To his credit, Flynn put up good numbers in a limited role with the Packers. Perhaps he will flourish in Oakland. ESPN's Matt Williamson thinks Flynn is a worthwhile endeavor for Oakland, but with limitations.
“I certainly understand the move,” Williamson said. “McKenzie & Co. are obviously very familiar with Flynn from their time together in Green Bay, but I hope they don’t think of him as the answer at quarterback.”
This trade is not a good sign for Pryor. This is a team that is in total rebuild mode. If the Raiders felt it was necessary to trade for an unproven quarterback instead of giving the ball to the third-year player who was already on the roster, it means the Raiders don’t think Pryor is ready for the job in any way.
That is a bit scary. When the Raiders thought Palmer would be in Oakland, McKenzie and coach Dennis Allen said Palmer was the starter, but Pryor would compete for the job.
I’m sure they'll say the same thing with Flynn in place. But this trade means the Raiders don’t believe in Pryor yet. He started the season finale last year, and though he was green, he showed some promise.
But the 2011 supplemental pick is still very much a work in progress. With Flynn coming in, the Raiders’ coaching staff will spend its time getting Flynn up to speed and Pryor will take a back seat.
If I were running the show in Oakland, I’d give the ball to Pryor and let him play. If he played well, the Raiders should have their answer at quarterback for the long term. If he played poorly, Oakland would know where it stands with Pryor in a season that likely didn’t have much promise anyway. Then Oakland could perhaps be in position to take a quarterback from what is expected to be a strong NFL draft crop next year.
Instead, the Raiders are rolling the dice on the veteran Flynn.
Let’s face it; Palmer doesn’t look very good as he leaves Oakland.
He reportedly refused to take his contract from $13 million down to $10 million because he didn’t believe in the Raiders’ chances. Oakland wanted him, but he didn’t want Oakland. Now it is being reported Palmer is slated to make $8 million from the Cardinals.
So he is OK with making less money with another team whose playoff hopes are small?

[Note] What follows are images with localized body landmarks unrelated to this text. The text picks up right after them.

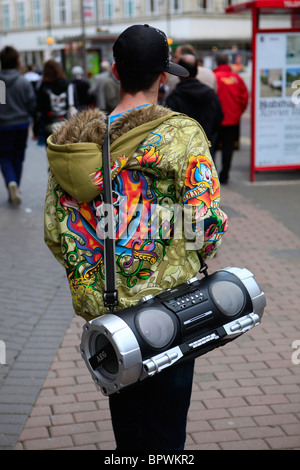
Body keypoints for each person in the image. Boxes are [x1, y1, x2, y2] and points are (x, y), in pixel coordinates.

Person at [44, 24, 228, 450]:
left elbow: (56, 233)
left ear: (114, 72)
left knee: (129, 435)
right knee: (166, 433)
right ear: (163, 77)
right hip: (174, 307)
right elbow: (206, 224)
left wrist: (91, 274)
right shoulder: (182, 135)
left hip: (108, 316)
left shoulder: (71, 147)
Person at [166, 54, 223, 155]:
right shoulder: (210, 93)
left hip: (182, 151)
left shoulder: (174, 97)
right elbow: (219, 117)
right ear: (196, 70)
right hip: (206, 147)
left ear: (180, 74)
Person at [0, 46, 36, 205]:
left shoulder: (1, 84)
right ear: (16, 62)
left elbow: (1, 103)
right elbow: (31, 104)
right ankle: (17, 187)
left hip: (4, 125)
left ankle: (11, 182)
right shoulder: (23, 81)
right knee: (18, 157)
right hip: (21, 124)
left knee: (4, 156)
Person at [213, 52, 249, 184]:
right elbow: (244, 99)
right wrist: (238, 113)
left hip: (216, 121)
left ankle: (212, 175)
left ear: (217, 63)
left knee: (213, 148)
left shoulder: (214, 77)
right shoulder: (237, 78)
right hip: (232, 120)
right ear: (227, 62)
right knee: (228, 149)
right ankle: (225, 175)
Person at [35, 59, 71, 146]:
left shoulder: (43, 87)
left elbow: (39, 109)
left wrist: (36, 129)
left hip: (49, 125)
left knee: (51, 151)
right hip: (67, 124)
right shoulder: (67, 85)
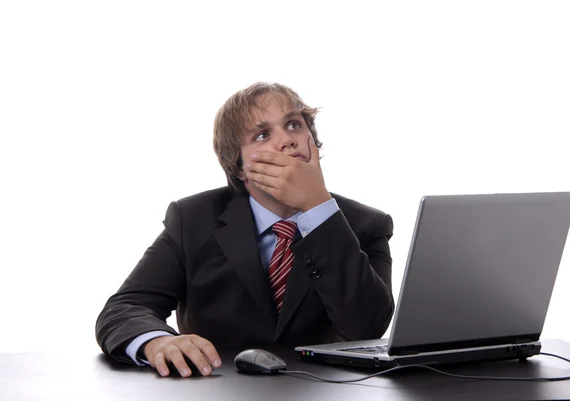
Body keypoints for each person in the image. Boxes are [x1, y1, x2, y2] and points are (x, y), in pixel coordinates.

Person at [95, 82, 394, 378]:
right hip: (219, 388)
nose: (287, 141)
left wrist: (317, 207)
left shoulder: (366, 225)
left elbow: (366, 328)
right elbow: (125, 307)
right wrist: (157, 341)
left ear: (312, 142)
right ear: (238, 166)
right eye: (262, 134)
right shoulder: (192, 219)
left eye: (293, 125)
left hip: (325, 390)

This is the second time Palmer has deserted a team. He basically retired from the Bengals in 2011. The only reason the Bengals relented and traded Palmer is because the Raiders offered so much for him in a desperation move when Jason Campbell was hurt.
At the time, Oakland head coach Hue Jackson, who triggered the trade and who is now an assistant in Cincinnati, called it the best trade in NFL history.

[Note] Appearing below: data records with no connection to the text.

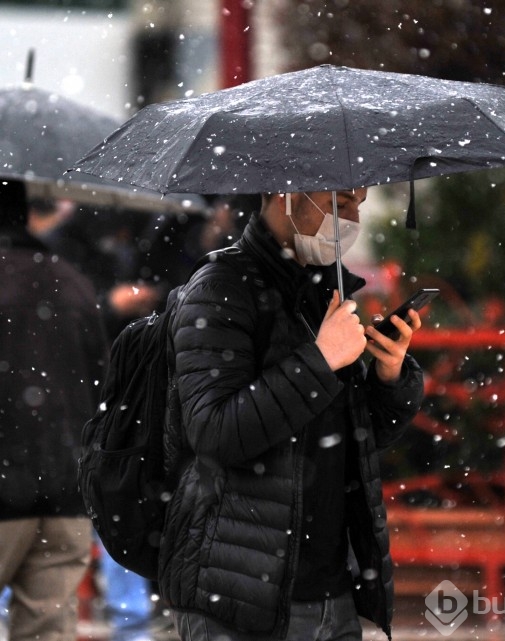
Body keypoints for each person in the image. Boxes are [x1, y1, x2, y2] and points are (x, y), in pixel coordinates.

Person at [159, 188, 424, 641]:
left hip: (331, 590)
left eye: (360, 202)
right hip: (240, 596)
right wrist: (319, 360)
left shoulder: (325, 289)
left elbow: (359, 436)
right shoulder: (218, 289)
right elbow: (214, 431)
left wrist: (389, 375)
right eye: (341, 201)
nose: (353, 216)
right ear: (286, 195)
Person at [0, 180, 108, 641]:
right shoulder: (73, 280)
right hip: (66, 490)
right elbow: (103, 381)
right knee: (49, 628)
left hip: (5, 481)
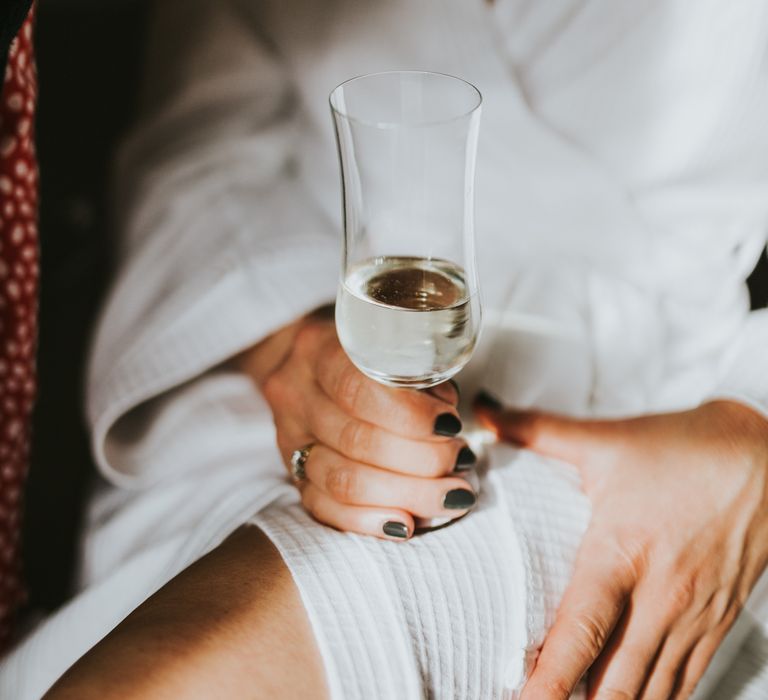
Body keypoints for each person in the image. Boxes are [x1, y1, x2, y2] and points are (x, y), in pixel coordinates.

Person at [3, 0, 768, 697]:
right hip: (282, 374)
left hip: (655, 427)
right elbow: (203, 154)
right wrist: (286, 352)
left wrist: (752, 433)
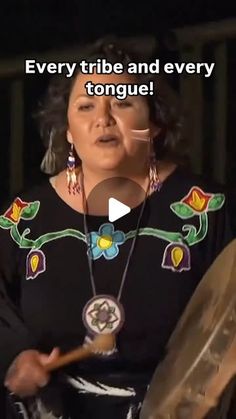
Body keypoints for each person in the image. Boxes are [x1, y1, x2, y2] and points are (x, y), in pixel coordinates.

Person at [0, 36, 234, 419]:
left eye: (122, 103)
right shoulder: (23, 218)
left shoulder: (209, 210)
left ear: (154, 123)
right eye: (86, 106)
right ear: (69, 132)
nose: (103, 118)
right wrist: (14, 358)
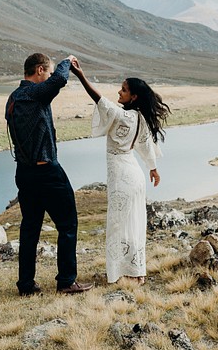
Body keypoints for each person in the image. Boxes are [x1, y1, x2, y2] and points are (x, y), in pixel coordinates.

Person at [69, 58, 170, 285]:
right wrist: (153, 169)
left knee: (117, 224)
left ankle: (117, 274)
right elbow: (146, 146)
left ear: (134, 96)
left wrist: (80, 76)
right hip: (135, 175)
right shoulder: (141, 118)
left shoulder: (123, 115)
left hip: (121, 177)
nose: (119, 91)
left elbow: (98, 99)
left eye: (124, 90)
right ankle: (137, 272)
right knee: (134, 223)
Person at [5, 53, 93, 296]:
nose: (51, 76)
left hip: (24, 173)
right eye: (49, 72)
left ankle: (26, 286)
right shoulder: (34, 94)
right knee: (67, 224)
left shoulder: (13, 98)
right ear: (40, 70)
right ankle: (66, 281)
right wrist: (67, 62)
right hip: (47, 171)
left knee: (30, 228)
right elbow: (59, 81)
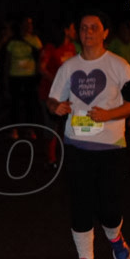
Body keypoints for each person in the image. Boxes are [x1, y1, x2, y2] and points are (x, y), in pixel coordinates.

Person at [46, 10, 130, 259]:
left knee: (109, 207)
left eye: (94, 28)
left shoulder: (118, 65)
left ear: (105, 33)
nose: (88, 32)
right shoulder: (69, 67)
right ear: (78, 33)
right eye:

He might have been right. The Bengals got a steal.
This is an all-time bad trade by Oakland, and it has to go down as one of the worst in league history. For Oakland to be forced to get rid of Palmer weeks before the Bengals get to use a second-round pick for him is crippling.
Palmer put up some nice numbers in Oakland, but he never helped the team become a winner. He was 8-16 as the Raiders’ starter. Consider this: All-time draft bust JaMarcus Russell was 7-18 as the Raiders’ starter.
In the end, the Palmer experience was almost as disastrous as the Russell era.
One thing I like about this turn of events is that Oakland very likely will not be taking Smith, the quarterback prospect out of West Virginia, with the No. 3 pick in this month's draft. With so many other needs, the Raiders can’t afford to bring both Flynn and Smith onto the roster this season.
The Raiders have major needs on defense. That is where the pick should be spent, not on Smith, who is no sure thing.
There is a negative to this reality, though. The Raiders would like to trade down to get more picks. With the threat of Smith no longer being there, it could be more difficult trading the pick.
In the end, getting Flynn is a move Oakland didn’t want to make that has major repercussions. The team can only hope it works out.